"This is some beef-tea--a most excellent form in which to give nourishment to invalids like Mr. Bunce."

"Beef-tea, indeed! It's more like half-melted glue to look at. Ugh!"

"Quite natural in you to say so, Mrs. McQuirter. So few people know what beef-tea really should be like. It is the strength of the stock, which has jellied in cooling, that gives it the appearance you allude to. If you will just warm a cupful in a saucepan as it is wanted, without letting it boil, you will find it delicious. Try a little of it yourself, I know you will like it."

"Not me! And do you know, miss, how many large knuckles of beef I have boiled into tea in the last ten days? And scarce a drop has he let pass his lips! All clean gone to waste. I don't hold with beef-tea for Mr. Bunce no ways. He seems to hate it like pizen."

"I am not surprised at his having refused the decoction I saw sent up to him yesterday," said Judith with a relish. It seemed that notwithstanding her forbearance she was to have an innings, and she meant to use it in truly Christian fashion; not to exult openly, but to rub any blistering truth which came to hand well into the bone. "In making beef-tea all fat is carefully removed, and the meat is then placed in a jar with salt and cold water, near the fire, where it must stand for hours without boiling or even simmering. Now, really, Mrs. McQuirter," and she dipped a teaspoon in the jar, "just taste how good it is! If you will warm a cup or so of it two or three times a day I am confident you will have no difficulty in getting Mr. Bunce to drink it."

"I think I see me trying it, miss! And it shows your assurance to be evening me to the like. You are but a young lady yet, so to say, though you were born ten years before myself, I guess, as am the mother of six--leastways you are but an old maid, when all is said, and to take upon you to tell me how to make beef-tea! Me, as am the mother of six, and has buried a good husband. And many a bowl of my beef-tea the poor man drank, and him lying on the very feather bed where the parson lies now."

"And he died, Mrs. McQuirter? I am not surprised," said Miss Judith, thinking more of her argument and less of conciliation as the talk went on. "I observed the mixture yesterday when Mr. Bunce was unable to swallow it--a mere mixture of grease and warm water. Do you not know that at boiling point albumen coagulates, and becomes insoluble, like the white of a hard-boiled egg? You would not expect the water you boil eggs in to be very nourishing? Your beef-tea is just like that, and if your late husband's dietary contained no more nourishing items, I cannot wonder that he did not survive."

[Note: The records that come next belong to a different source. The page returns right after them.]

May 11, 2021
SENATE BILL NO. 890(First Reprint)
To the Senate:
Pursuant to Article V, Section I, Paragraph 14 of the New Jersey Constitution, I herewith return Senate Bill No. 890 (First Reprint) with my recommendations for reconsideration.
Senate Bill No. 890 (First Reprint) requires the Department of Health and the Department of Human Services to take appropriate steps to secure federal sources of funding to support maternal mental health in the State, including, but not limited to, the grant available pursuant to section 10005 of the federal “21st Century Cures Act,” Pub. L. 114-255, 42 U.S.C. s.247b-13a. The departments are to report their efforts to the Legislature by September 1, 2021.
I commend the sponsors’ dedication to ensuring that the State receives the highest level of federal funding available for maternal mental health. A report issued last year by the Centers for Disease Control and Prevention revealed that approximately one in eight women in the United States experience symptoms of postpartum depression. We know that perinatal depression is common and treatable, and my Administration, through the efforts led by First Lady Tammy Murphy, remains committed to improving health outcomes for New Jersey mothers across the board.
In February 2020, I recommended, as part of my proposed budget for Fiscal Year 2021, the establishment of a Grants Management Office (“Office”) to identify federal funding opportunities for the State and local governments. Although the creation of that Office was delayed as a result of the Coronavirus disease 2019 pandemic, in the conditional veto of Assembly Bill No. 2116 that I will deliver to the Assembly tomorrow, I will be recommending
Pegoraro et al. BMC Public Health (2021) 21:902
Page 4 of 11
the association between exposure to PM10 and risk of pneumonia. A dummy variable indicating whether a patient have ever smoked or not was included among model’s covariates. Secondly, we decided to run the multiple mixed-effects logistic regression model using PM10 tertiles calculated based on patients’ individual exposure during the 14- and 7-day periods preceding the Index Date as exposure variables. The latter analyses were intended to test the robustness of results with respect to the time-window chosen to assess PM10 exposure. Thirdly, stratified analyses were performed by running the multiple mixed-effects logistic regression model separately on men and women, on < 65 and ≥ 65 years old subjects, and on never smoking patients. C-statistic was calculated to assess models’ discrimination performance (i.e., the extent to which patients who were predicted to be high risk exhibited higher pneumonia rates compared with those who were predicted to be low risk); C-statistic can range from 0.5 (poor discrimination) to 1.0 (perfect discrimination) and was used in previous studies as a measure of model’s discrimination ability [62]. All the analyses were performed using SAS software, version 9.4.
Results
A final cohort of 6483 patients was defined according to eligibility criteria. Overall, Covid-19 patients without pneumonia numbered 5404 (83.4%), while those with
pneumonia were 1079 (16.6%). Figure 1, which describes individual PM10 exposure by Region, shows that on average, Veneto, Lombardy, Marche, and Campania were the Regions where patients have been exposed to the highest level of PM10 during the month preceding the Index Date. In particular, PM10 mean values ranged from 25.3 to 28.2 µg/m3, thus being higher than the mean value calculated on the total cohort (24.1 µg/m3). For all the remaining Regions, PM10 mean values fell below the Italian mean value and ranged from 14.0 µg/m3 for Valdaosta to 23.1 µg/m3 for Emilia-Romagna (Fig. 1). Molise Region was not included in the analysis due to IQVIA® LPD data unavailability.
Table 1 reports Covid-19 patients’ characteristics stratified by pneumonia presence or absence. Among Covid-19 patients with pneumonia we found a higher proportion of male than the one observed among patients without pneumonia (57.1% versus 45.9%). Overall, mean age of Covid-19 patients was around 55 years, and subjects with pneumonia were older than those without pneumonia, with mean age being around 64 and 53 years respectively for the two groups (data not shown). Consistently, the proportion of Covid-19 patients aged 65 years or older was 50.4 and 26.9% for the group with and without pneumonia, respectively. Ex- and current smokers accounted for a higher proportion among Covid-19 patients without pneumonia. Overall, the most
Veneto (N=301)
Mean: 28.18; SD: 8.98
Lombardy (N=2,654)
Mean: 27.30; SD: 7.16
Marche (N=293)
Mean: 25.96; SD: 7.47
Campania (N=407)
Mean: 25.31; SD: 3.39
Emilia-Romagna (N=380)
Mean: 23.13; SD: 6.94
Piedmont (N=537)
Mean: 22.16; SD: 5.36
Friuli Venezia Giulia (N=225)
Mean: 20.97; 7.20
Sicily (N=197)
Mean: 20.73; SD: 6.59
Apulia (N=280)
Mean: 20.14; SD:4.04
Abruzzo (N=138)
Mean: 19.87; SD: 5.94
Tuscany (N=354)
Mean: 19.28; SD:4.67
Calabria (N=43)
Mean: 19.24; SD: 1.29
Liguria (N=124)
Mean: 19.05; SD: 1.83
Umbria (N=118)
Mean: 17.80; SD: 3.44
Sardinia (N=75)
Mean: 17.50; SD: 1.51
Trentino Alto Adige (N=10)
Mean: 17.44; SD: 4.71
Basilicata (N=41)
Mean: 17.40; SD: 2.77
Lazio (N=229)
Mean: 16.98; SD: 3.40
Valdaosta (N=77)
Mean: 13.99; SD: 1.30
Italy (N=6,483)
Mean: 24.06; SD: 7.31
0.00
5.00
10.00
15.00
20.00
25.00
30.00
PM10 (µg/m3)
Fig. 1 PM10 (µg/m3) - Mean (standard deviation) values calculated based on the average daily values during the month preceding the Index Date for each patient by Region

"You owdacious old maid, you! How daar you? To insinniwate that me as has fairly slaved for my man and his children had a hand to his taking off. But I'll have the law of you, I will! and I take Mr. Bunce in there as must have heard ye, if he's awake yet, to witness that you said it. Me, the mother of six, to be insulted and put upon by an old thing as never was able to get married at all! And it shows the men's good sense, that same. And here you come with your broths and your messes after my poor young gentleman, as is laid on the broad of his back, and too sick to run away from you like the rest. And it's a disgrace to your sect, you are, miss! for all your silk, and your sealskin, and me but a poor lone widdy with a quiet lodger--to be coming here at all hours acourting a gentleman as don't want you--you that are old enough to be his grandmother and should be at home making your soul, for your change as must come before long, 'stead of running that shameless after the men to make them marry you."

"Oh!" was all that Judith could utter, throwing up her black gloved hands to the ceiling and then dropping in a heap on a stool in the corner and burying her face in her handkerchief. The wordy hurricane had fallen on the flower--an elderflower--and beaten it down and crushed it; and there she cowered in her confusion, convulsed with sobs, while the hurricane whistled but the more wildly in its triumph, and would fain have scattered and dispersed the ruin it had already made.

"And well may you hide your face after sich ongoings! and it don't become one as sets up for quality to have done the like; to be coming here a worritting of a poor young gentleman to marry her, as it's quite oncertain if he will see the light of next week! Or is it that you think you will make the people say he has treated you bad if he don't, after you coming here so often? But the people knows better, miss! and they say you're too old for him; and that you've been worritting around him that long, it's a fair amazement between his patience and your perseverance whatever comes of it. The very rector of the parish takes notice on it, and the rector's lady says its shameless the way you go on to make him marry you!"